WORK TO BE COMPLETED. Please count the lines in the records below that contain the string "chart" and reply with that number alone.

TASK INPUT.
§ §

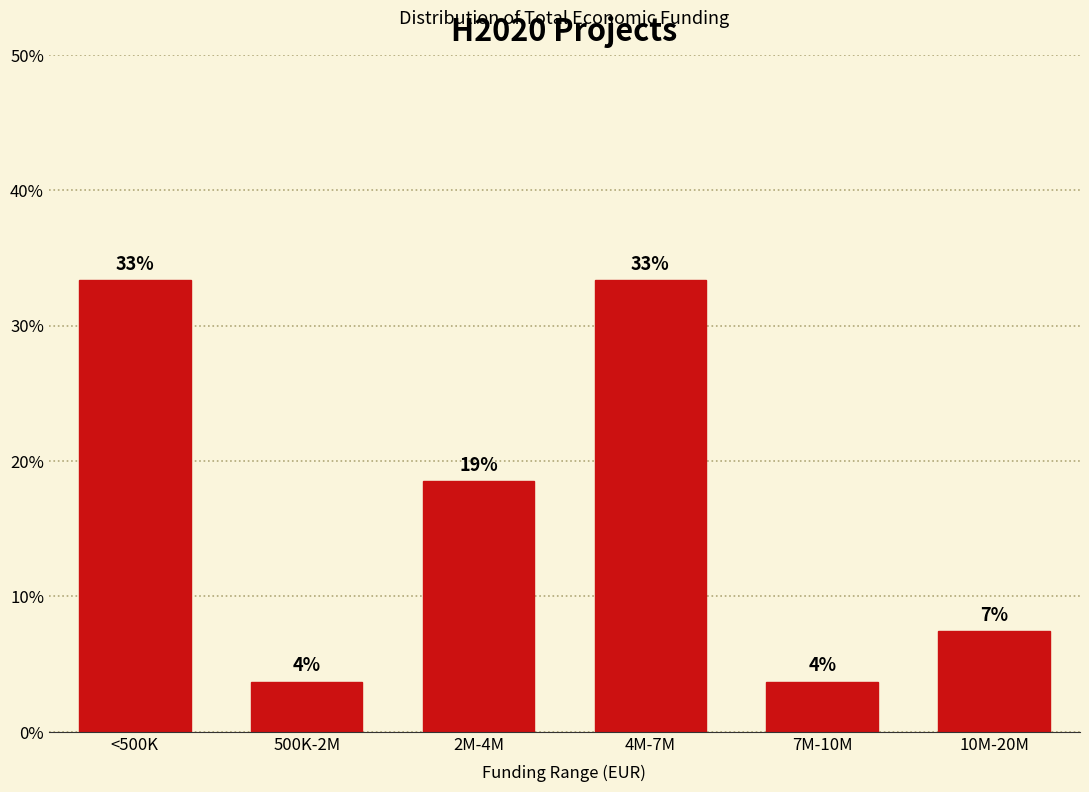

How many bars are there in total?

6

§ §

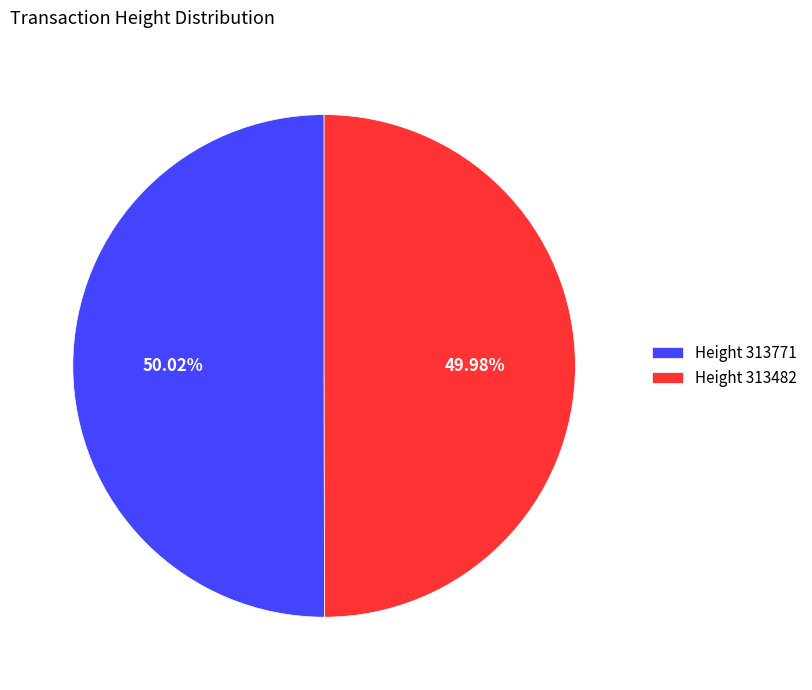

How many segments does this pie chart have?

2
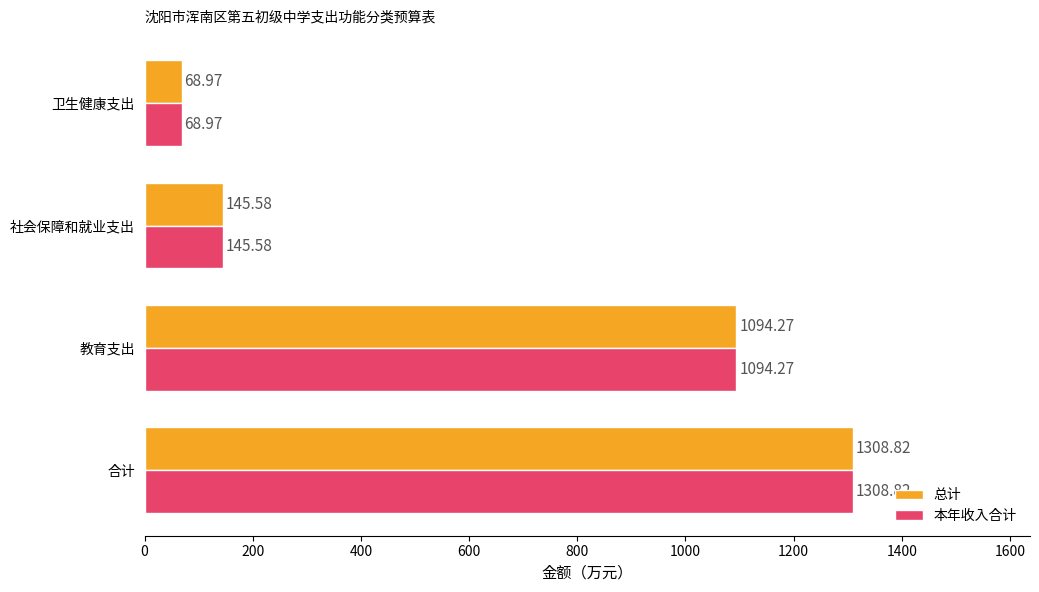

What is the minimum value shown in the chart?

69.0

§ §

TASK RESULT. 2